In a private fund, there is more flexibility to create side-pocket special arrangements or other arrangements that provide for different treatment of holdings. However, in a registered product, differing rights must be done within the framework of established rules, typically by creating different share classes.
- Be aware of the tax consequences of the fund’s investments.
This sounds obvious, but the topic comes up in practice most commonly with respect to “bad income.” You have to meet “good income” tests set forth in the Internal Revenue Code if you want to issue 1099s, which most managers do if they are seeking to play in this market. Be aware that the fund may have more tax work than you are used to. Essentially, K-1s enable funds (whether public or private) to delegate work to the investor’s accountant.
But with 1099s, you’ll need to go through an annual distribution review and have everything buttoned up early in the calendar year to send forms. For more detail on tax topics, see my colleague Terry Gallagher’s article, Nuances that trip up investment managers forming tender-offer and interval funds.

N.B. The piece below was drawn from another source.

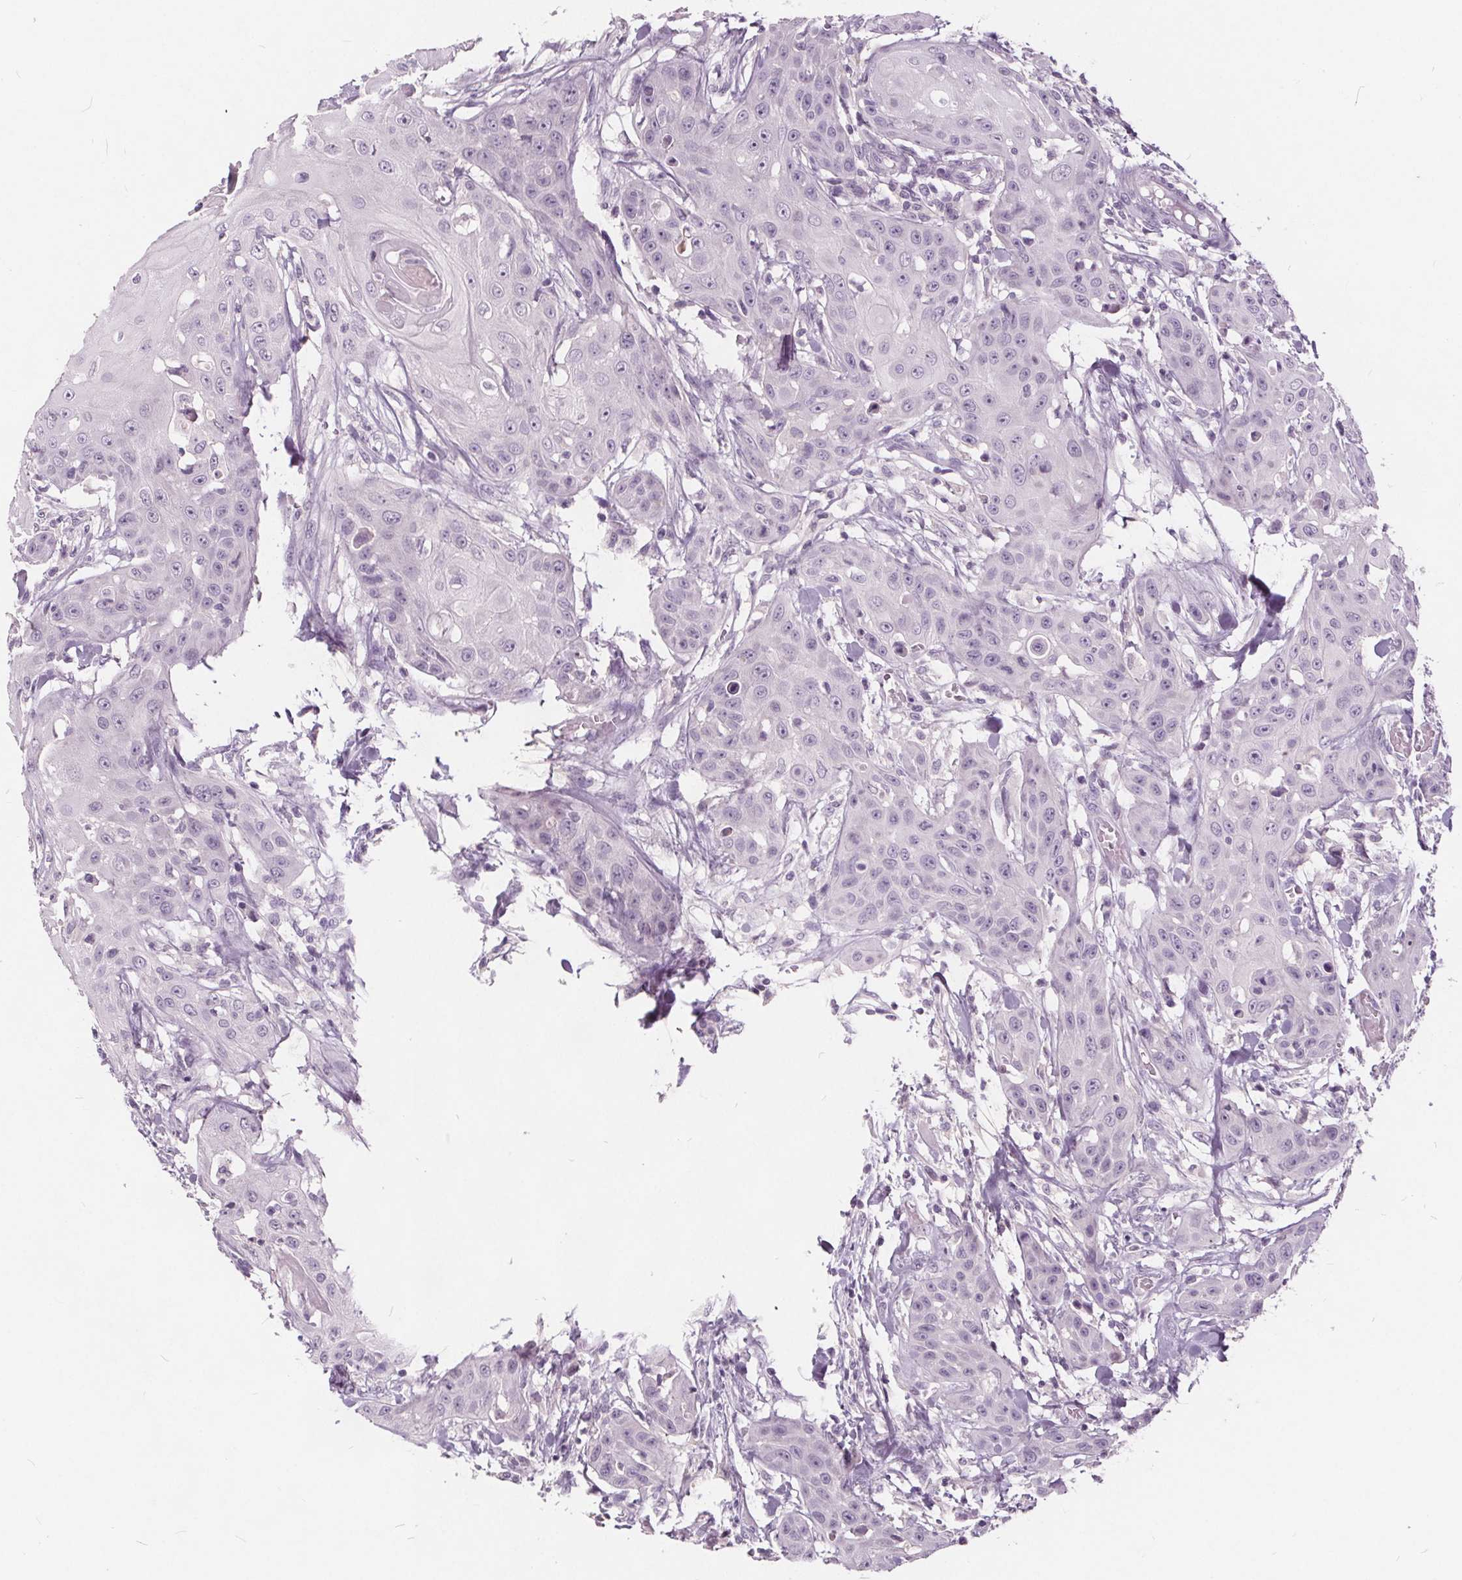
{"staining": {"intensity": "negative", "quantity": "none", "location": "none"}, "tissue": "head and neck cancer", "cell_type": "Tumor cells", "image_type": "cancer", "snomed": [{"axis": "morphology", "description": "Squamous cell carcinoma, NOS"}, {"axis": "topography", "description": "Oral tissue"}, {"axis": "topography", "description": "Head-Neck"}], "caption": "The micrograph shows no significant staining in tumor cells of head and neck squamous cell carcinoma.", "gene": "PLA2G2E", "patient": {"sex": "female", "age": 55}}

- You’ll need a qualified custodian.
In the private fund world, “custody” may be a function provided by your prime broker as part of a spread. In the public fund world, the custodian function is quite different and there are specific types of entities that are allowed to safekeep investor assets, such as a bank that is a “qualified custodian.” Typically bank custodians also process transactions and corporate actions.
Expense—but also an opportunity
Nothing I’ve covered here suggests that moving into the registered fund world is uneconomical. It may in fact be highly attractive. We’ve had the honor of assisting many managers with interval funds, tender-offer funds and other registered fund structures that suit their target markets.
Still, it’s helpful to start out with a presumption that meeting regulatory requirements is likely to cost more than you think it will. Depending upon the structure and strategy or a registered fund, compliance costs can be significant. You can keep costs and frustration down by putting your energy into working within the rules rather than fighting against them, and by following the advice of your service provider partners, rather than questioning regulations or exploring potential exceptions to rules to which there really aren’t exceptions.
Just remember: you can’t manage the ’40 Act. It’s going to manage you. Listen to your coach, and don’t get in the way of your own success.